Why it happens / is confusing: Teams assume one URL maps to one cached object everywhere.
Clarification / Fix: Check the real cache key and variant space. If headers, device class, geo, or language affect the key, some copies may not have matched the purge request.
Issue: "Purge-all fixed freshness, but the origin fell over right after."
Why it happens / is confusing: The purge looks successful from the CDN control plane perspective.
Clarification / Fix: The problem is the refill wave after invalidation. Prefer versioned assets, narrower purge scope, soft purge, shielding, and request coalescing where available.
Issue: "Edge logic and purge strategy seem unrelated."
Why it happens / is confusing: One looks like request computation and the other like cache administration.
Clarification / Fix: Edge logic often changes cache keys and response variants. That directly changes purge scope, blast radius, and the likelihood of stale leftovers.
Advanced Connections
Connection 1: Cache Purging <-> Edge Functions
The parallel: Edge functions can rewrite requests, add variant dimensions, or alter cacheability. That means they indirectly define how difficult it will be to invalidate content later.
Real-world case: A personalized edge rule that varies cache on language and device can silently multiply the number of objects a later purge must cover.
Connection 2: Cache Purging <-> CDN Optimization Techniques
The parallel: Purging is one of the clearest places where control-plane correctness and data-plane efficiency meet. Optimization is not only about hit rate, but about how safely the system transitions after invalidation.
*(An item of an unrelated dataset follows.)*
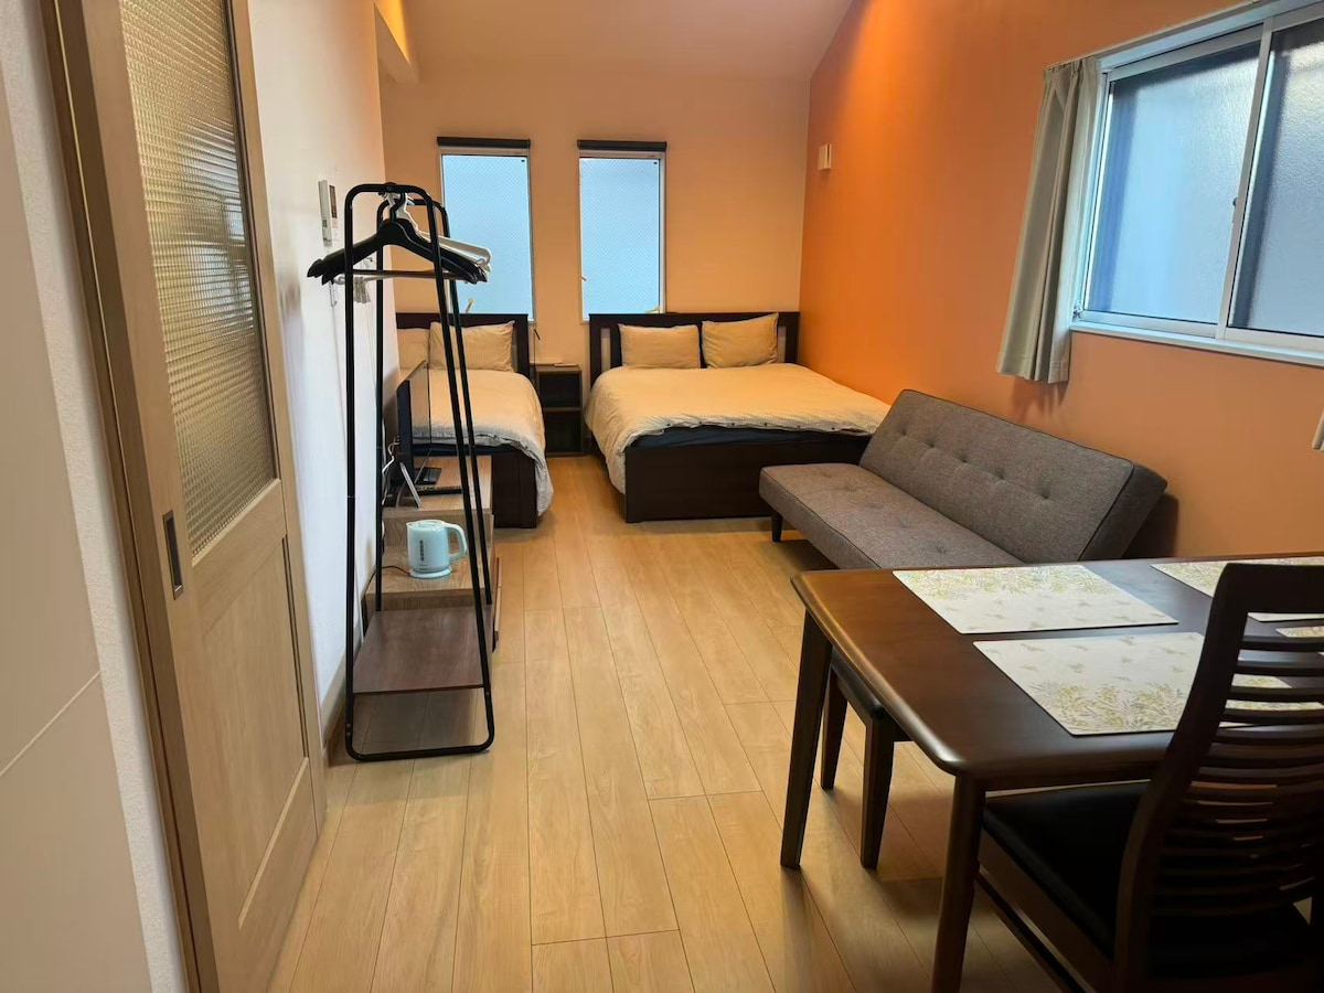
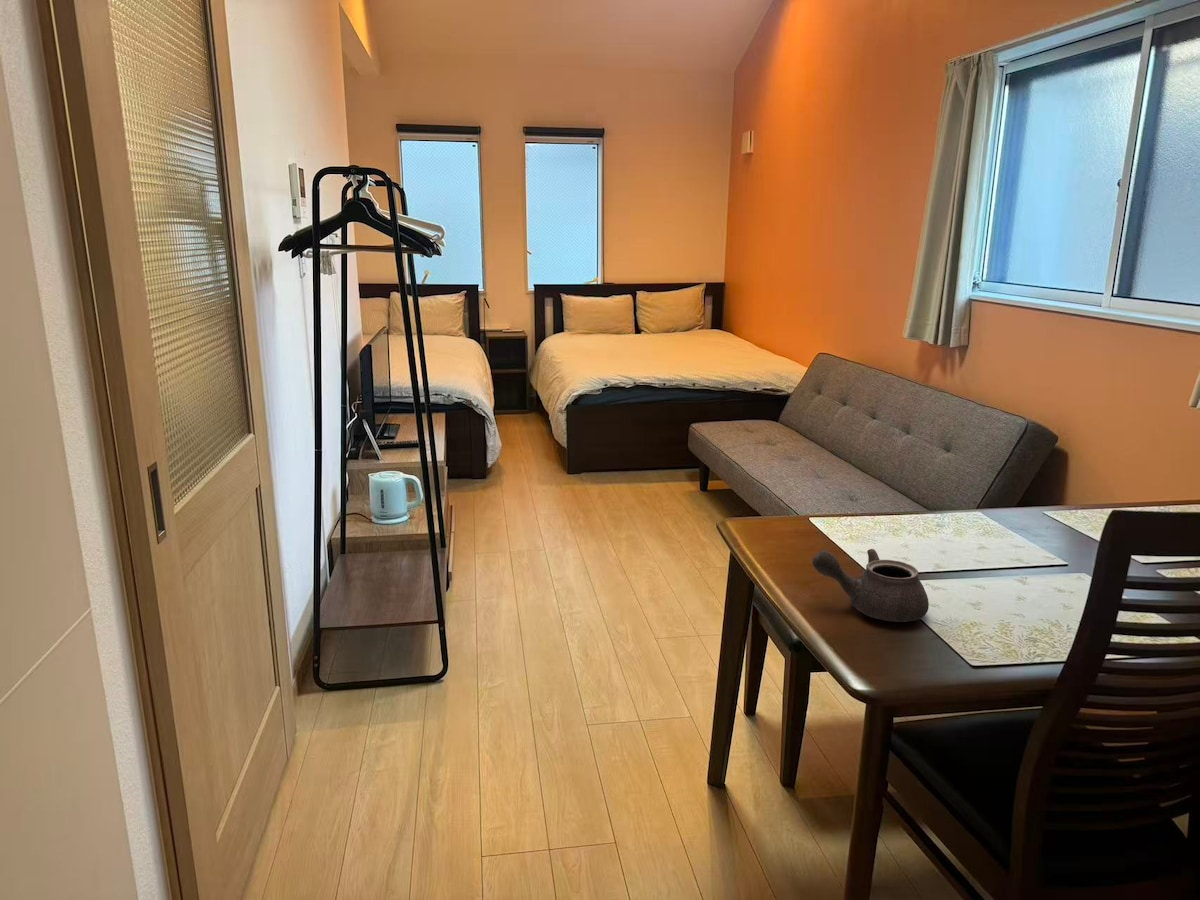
+ teapot [811,548,930,623]
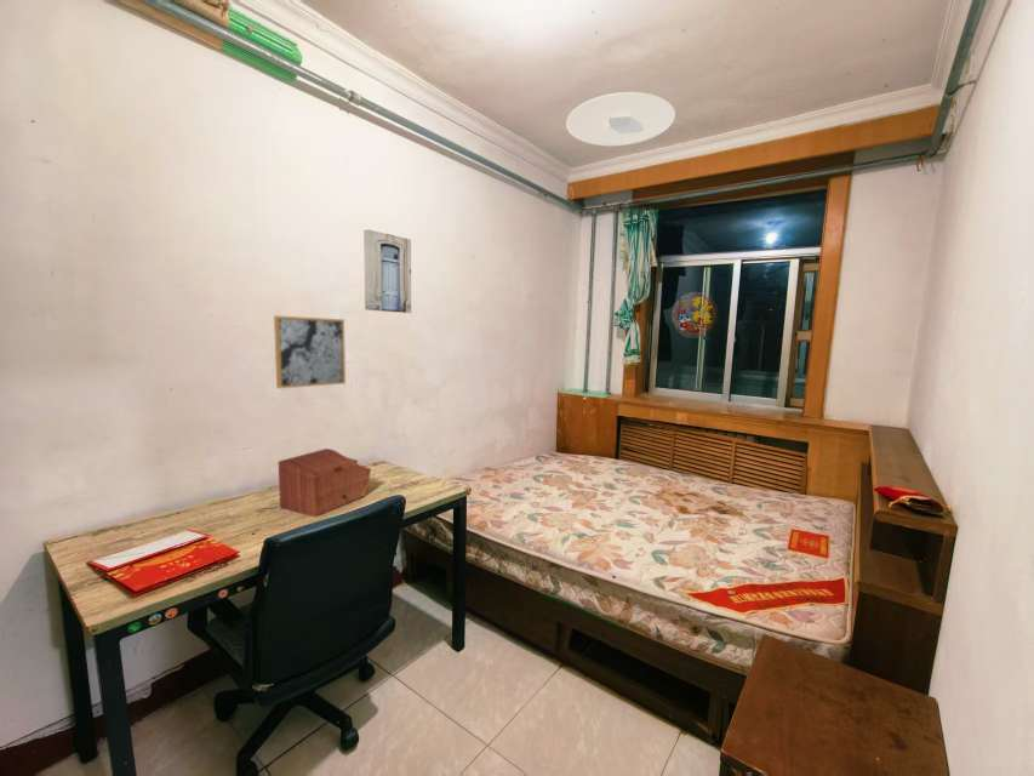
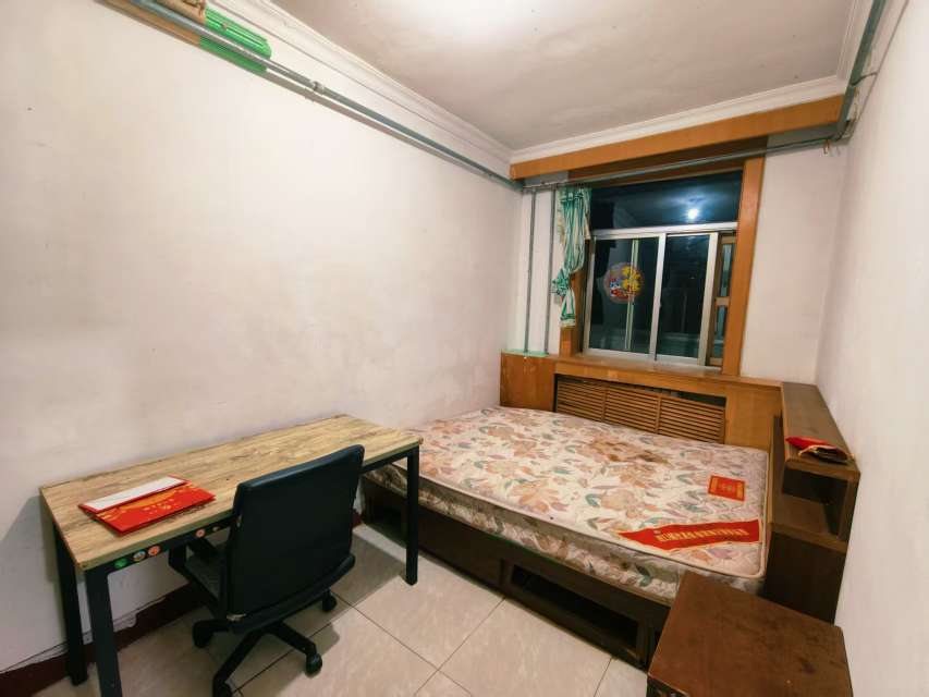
- sewing box [278,447,372,519]
- ceiling light [565,91,676,147]
- wall art [273,315,347,389]
- wall art [362,228,412,314]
Real-world case: Two CDNs may both support purge-by-tag, but the operational difference appears in propagation behavior, shielding, refill amplification, and stale handling under load.
Resources
Optional Deepening Resources
- [DOCS] Amazon CloudFront Developer Guide: Invalidate files to remove content
- Link: https://docs.aws.amazon.com/AmazonCloudFront/latest/DeveloperGuide/Invalidation.html
- Focus: Use it to understand invalidation mechanics, trade-offs with versioned file names, and operational limits in a major CDN.
- [DOCS] Cloudflare API: Cache purge
- Link: https://developers.cloudflare.com/api/node/resources/cache/methods/purge/
- Focus: Read it for concrete purge modes such as purge everything and granular purge by URL or custom cache-key context.
- [DOCS] Fastly Documentation: Purging
- Link: https://www.fastly.com/documentation/reference/api/purging/
- Focus: Use it to study soft vs hard purge and surrogate-key-based invalidation in a CDN built around edge cache control.
- [DOCS] MDN Web Docs: HTTP Caching
- Link: https://developer.mozilla.org/en-US/docs/Web/HTTP/Caching
- Focus: Revisit validators and freshness semantics so purge, revalidation, and stale handling fit into one mental model.
Key Insights
- Purge scope matters more than the button you press - The real problem is matching the invalidation to the effective cache-key space.
- Hard purge and soft purge protect different things - One prioritizes immediate freshness, the other prioritizes refill stability and origin safety.
- Invalidation is followed by a transition period - The operational risk often comes after the purge, when the edge and origin renegotiate freshness under real traffic.